Mr Donohoe:  Can I just say to you that, in these circumstances, it seems strange that you are not in a position to be able to give us, today, a figure, if the Government of that administration was able to put it within the Red Book. Why; what is the difference?

Chairman

  389.  Mr Rowlands has given us an indication.
  (Mr Rowlands)  I have tried to be helpful. Can we reflect on that and if we want to say to you more we will do.

Chairman:  Yes; because Mr Rowlands has given us an indication, which even the most stupid of us can probably pick up.

Mr O'Brien

  390.  Can I go back to the question of the Highways Agency, and could you tell me, in the current year, 1998-99, how much they will be spending on the national roads network and how much will they be spending on maintaining the existing system? Would I be fair in saying there is a capital and a revenue input there, and, if there is, could you tell me both the charges?
  (Mr Brearley)  I will give you some figures, if I may. There is a figure, in Figure 8.a, on page 62 of the Report, for 1998-99 National Roads, £1,349,000,000, (one billion, 349 million) as a grand total.

  391.  That is capital, is it?
  (Mr Brearley)  No, that is both capital and current.

  392.  How much of that then would be revenue?
  (Mr Brearley)  Can I split it down, first of all, into maintenance, which is about £650 million of that total, of which itself about £285 million is capital maintenance and £175 million is routine current account maintenance, so to speak. Something like £150 million is for the renewal of bridges, which is capital expenditure, really, and then there is about £40 million which is things like the electricity for the street-lights, other equivalent expenditure, which is current expenditure, pretty largely, so it splits into both; and that is all maintenance that I have been talking about there. And then there is something of the order of £562 million for road infrastructure improvements, of which, that is all capital except the £114 million which is PFI payments for the DBFO schemes of the kind we were referring to earlier, inside that. And, finally, to get the total, there is about £140 million which is, as the Highways Agency say, making better use of the network, which is really small, capital expenditure, small schemes, junction improvements, and so on.

  393.  How much of that is spent on expanding the motorway system?
  (Mr Brearley)  I suppose, it is the infrastructure improvements, the larger road schemes, which are making the greatest contribution to that, which, ignoring the PFI payments, is of the order of £440 million this year, though, in fact, quite a bit of the `making better use' sum, which is junction improvements and lane improvements, small things of this kind, it is increasing the capacity of the network but not in sort of dramatic, one-off ways.
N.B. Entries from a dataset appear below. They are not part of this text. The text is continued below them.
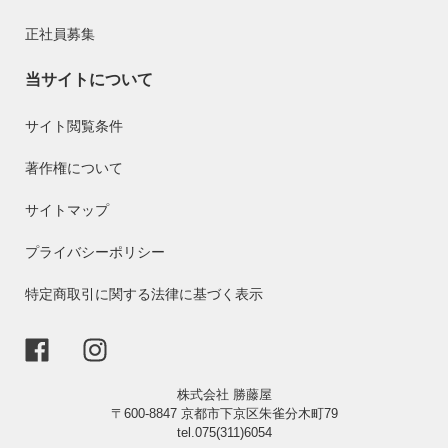
正社員募集
当サイトについて
サイト閲覧条件
著作権について
サイトマップ
プライバシーポリシー
特定商取引に関する法律に基づく表示
株式会社 勝藤屋
〒600-8847 京都市下京区朱雀分木町79
tel.075(311)6054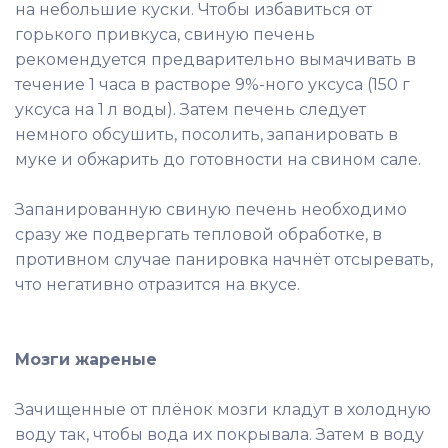
на небольшие куски. Чтобы избавиться от
горького привкуса, свиную печень
рекомендуется предварительно вымачивать в
течение 1 часа в растворе 9%-ного уксуса (150 г
уксуса на 1 л воды). Затем печень следует
немного обсушить, посолить, запанировать в
муке и обжарить до готовности на свином сале.
Запанированную свиную печень необходимо
сразу же подвергать тепловой обработке, в
противном случае панировка начнёт отсыревать,
что негативно отразится на вкусе.
Мозги жареные
Зачищенные от плёнок мозги кладут в холодную
воду так, чтобы вода их покрывала. Затем в воду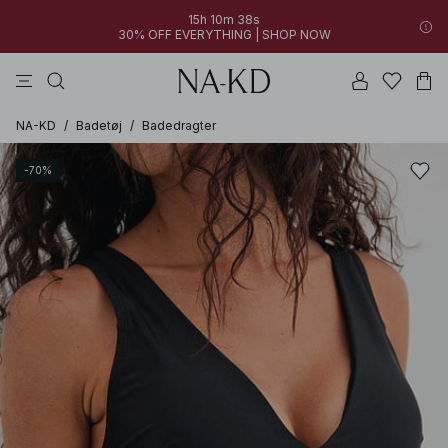
15h 10m 38s
30% OFF EVERYTHING | SHOP NOW
bukser
toppe
kjoler
brune
hvide
NA-KD
/
Badetøj
/
Badedragter
-70%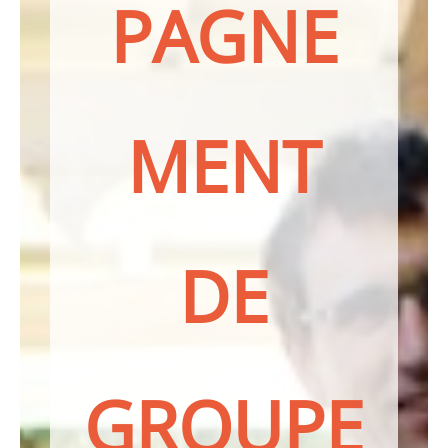
PAGNE
MENT
DE
GROUPE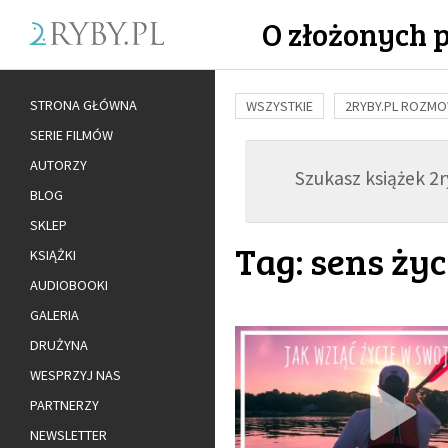
O złożonych 
STRONA GŁÓWNA
WSZYSTKIE
2RYBY.PL ROZM
SERIE FILMÓW
BUDOWANIE WIĘZI
RODZINA
AUTORZY
Szukasz książek 2ry
ADOPCJA
BLOG
SKLEP
Tag: sens życ
KSIĄŻKI
AUDIOBOOKI
GALERIA
DRUŻYNA
WESPRZYJ NAS
PARTNERZY
NEWSLETTER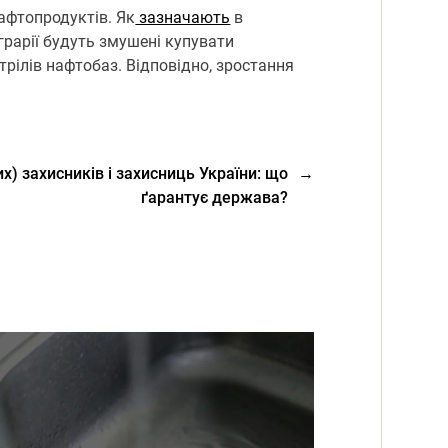
нафтопродуктів. Як
зазначають
в
грарії будуть змушені купувати
рілів нафтобаз. Відповідно, зростання
х) захисників і захисниць України: що
→
ґарантує держава?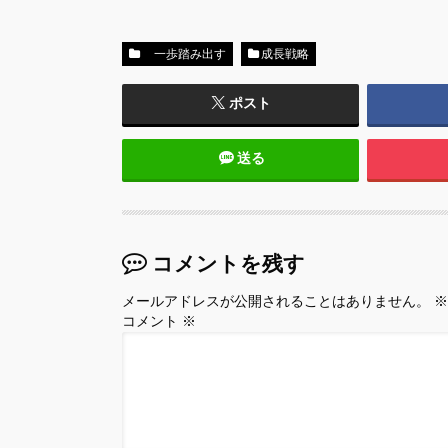
一歩踏み出す
成長戦略
ポスト
送る
コメントを残す
メールアドレスが公開されることはありません。
※
コメント
※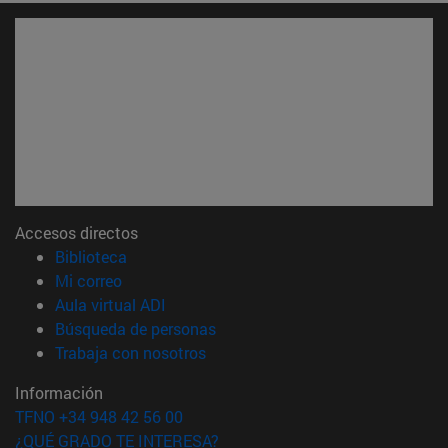
Accesos directos
(abre en nueva ventana)
Biblioteca
(abre en nueva ventana)
Mi correo
(abre en nueva ventana)
Aula virtual ADI
(abre en nueva ventana)
Búsqueda de personas
(abre en nueva ventana)
Trabaja con nosotros
Información
TFNO +34 948 42 56 00
¿QUÉ GRADO TE INTERESA?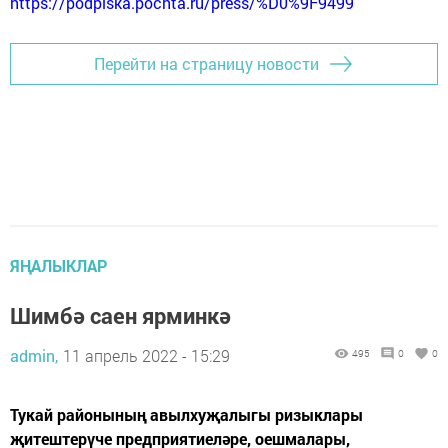
https://podpiska.pochta.ru/press/%D0%9F9499
Перейти на страницу новости
ЯҢАЛЫКЛАР
Шимбә саен ярминкә
admin,
11 апрель 2022 - 15:29
495
0
0
Тукай районының авылхуҗалыгы ризыклары
җитештерүче предприятиеләре, оешмалары,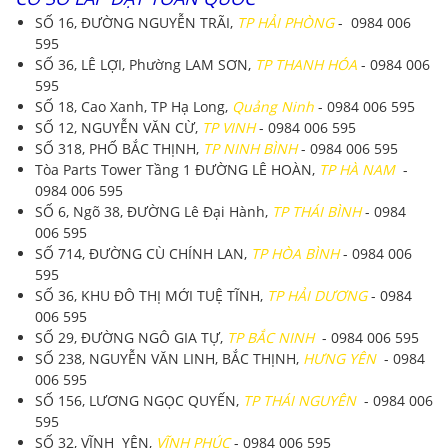
SỐ 16, ĐƯỜNG NGUYỄN TRÃI,
TP HẢI PHÒNG
- 0984 006
595
SỐ 36, LÊ LỢI, Phường LAM SƠN,
TP THANH HÓA
- 0984 006
595
SỐ 18, Cao Xanh, TP Hạ Long,
Quảng Ninh
- 0984 006 595
SỐ 12, NGUYỄN VĂN CỪ,
TP VINH
- 0984 006 595
SỐ 318, PHỐ BẮC THỊNH,
TP NINH BÌNH
- 0984 006 595
Tòa Parts Tower Tầng 1 ĐƯỜNG LÊ HOÀN,
TP HÀ NAM
-
0984 006 595
SỐ 6, Ngõ 38, ĐƯỜNG Lê Đại Hành,
TP THÁI BÌNH
- 0984
006 595
SỐ 714, ĐƯỜNG CÙ CHÍNH LAN,
TP HÒA BÌNH
- 0984 006
595
SỐ 36, KHU ĐÔ THỊ MỚI TUỆ TĨNH,
TP HẢI DƯƠNG
- 0984
006 595
SỐ 29, ĐƯỜNG NGÔ GIA TỰ,
TP BẮC NINH
- 0984 006 595
SỐ 238, NGUYỄN VĂN LINH, BẮC THỊNH,
HƯNG YÊN
- 0984
006 595
SỐ 156, LƯƠNG NGỌC QUYẾN,
TP THÁI NGUYÊN
- 0984 006
595
SỐ 32, VĨNH YÊN,
VĨNH PHÚC
- 0984 006 595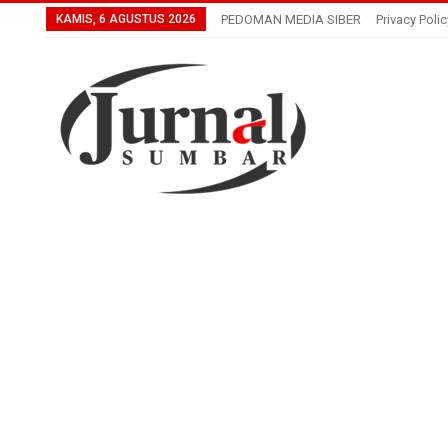
KAMIS, 6 AGUSTUS 2026
PEDOMAN MEDIA SIBER
Privacy Polic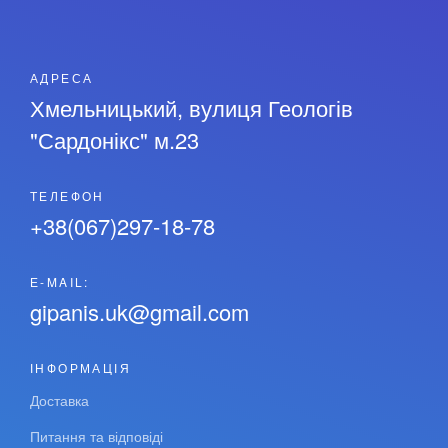
АДРЕСА
Хмельницький, вулиця Геологів
"Сардонікс" м.23
ТЕЛЕФОН
+38(067)297-18-78
Е-MAIL:
gipanis.uk@gmail.com
ІНФОРМАЦІЯ
Доставка
Питання та відповіді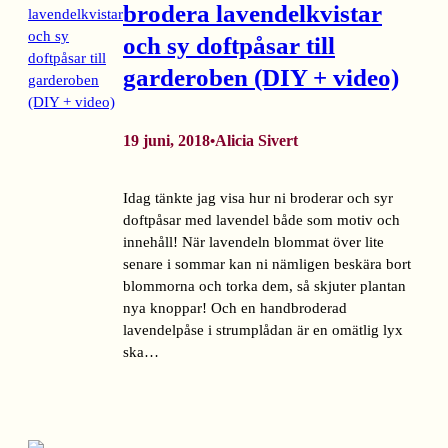
brodera lavendelkvistar
och sy doftpåsar till
garderoben (DIY + video)
19 juni, 2018
Alicia Sivert
•
Idag tänkte jag visa hur ni broderar och syr
doftpåsar med lavendel både som motiv och
innehåll! När lavendeln blommat över lite
senare i sommar kan ni nämligen beskära bort
blommorna och torka dem, så skjuter plantan
nya knoppar! Och en handbroderad
lavendelpåse i strumplådan är en omätlig lyx
ska…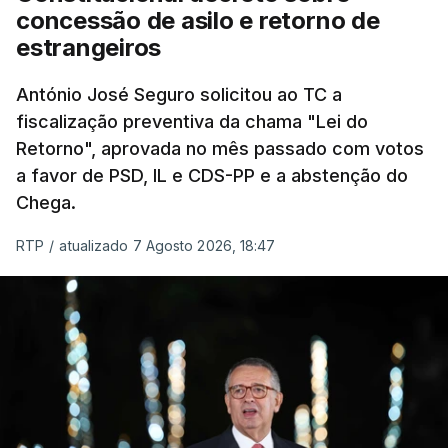
eliminar sobreposições e garantir que os apoios
concessão de asilo e retorno de
chegam a quem mais necessita, estaremos a dar
estrangeiros
um passo na direção certa", argumenta o
António José Seguro solicitou ao TC a
Presidente da República.
fiscalização preventiva da chama "Lei do
Retorno", aprovada no mês passado com votos
Assegurar que "ninguém é
a favor de PSD, IL e CDS-PP e a abstenção do
prejudicado"
Chega.
RTP
/
atualizado 7 Agosto 2026, 18:47
O Preisdente deixa, no entanto, deixa alguns
avisos:
uma reforma desta dimensão "deve ter
como primeiro critério a proteção das pessoas"
e "nenhum processo de simplificação pode
traduzir-se numa diminuição da proteção
social".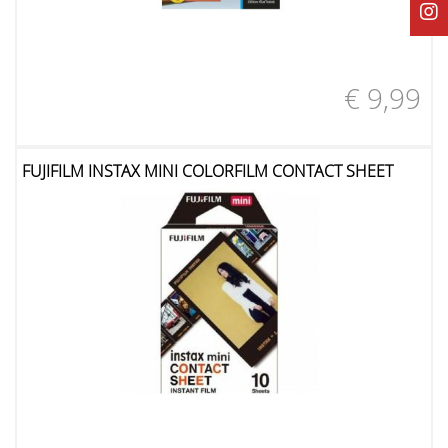
€ 9,99
FUJIFILM INSTAX MINI COLORFILM CONTACT SHEET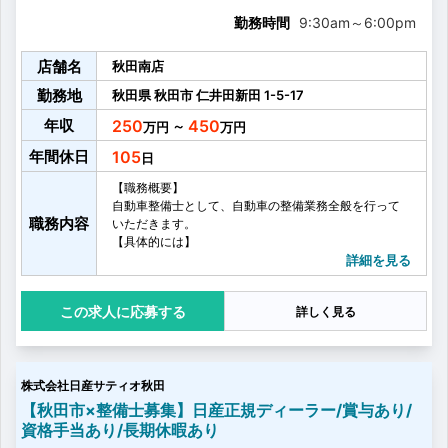
勤務時間
9:30am
～
6:00pm
店舗名
秋田南店
勤務地
秋田県
秋田市
仁井田新田
1-5-17
年収
250
450
～
年間休日
105
【職務概要】
自動車整備士として、自動車の整備業務全般を行って
職務内容
いただきます。
【具体的には】
・車検
詳細を見る
・点検
・一般修理
応募する
詳しく見る
・メンテナンス商品の提案、販売
・その他付随する業務
株式会社日産サティオ秋田
【秋田市×整備士募集】日産正規ディーラー/賞与あり/
資格手当あり/長期休暇あり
  394.  The £114 million that is spent through the PFI, that is all expanding the motorway, there is no maintenance in that, is there?
  (Mr Brearley)  Those are the payments for the DBFO schemes and the routes that were involved in those, so the sums of money are remunerating the contractors, basically, both for the capital expenditure they have undertaken and the ongoing operating costs that they have got.

  395.  Who is responsible for maintaining the roads built by PFI?
  (Mr Brearley)  The contractor.

  396.  They are; so it comes out of this?
  (Mr Brearley)  Yes.

  397.  What are those figures as a proportion of the total budget for highways and how does this compare with the previous two or three years?
  (Mr Brearley)  The £114 million compares with a total of about £1,350 million, as I say, so we are talking about something like 8 per cent. So that is that level of comparison. And this sum has, of course, been growing quite considerably in recent years, it was almost nothing at all only a few years ago, as more DBFO schemes have come on board.

  398.  But what is the total out of the Department's budget?
  (Mr Brearley)  The Department's budget, John, is?
  (Mr Ballard)  The total budget for the Department is about £12.5 billion in 1998-99.

  399.  And that is including the grants to local authorities, too, is it?
  (Mr Brearley)  No, actually, it is not; so it is about 1 per cent anyway of the grand Department's budget, to split it in that way.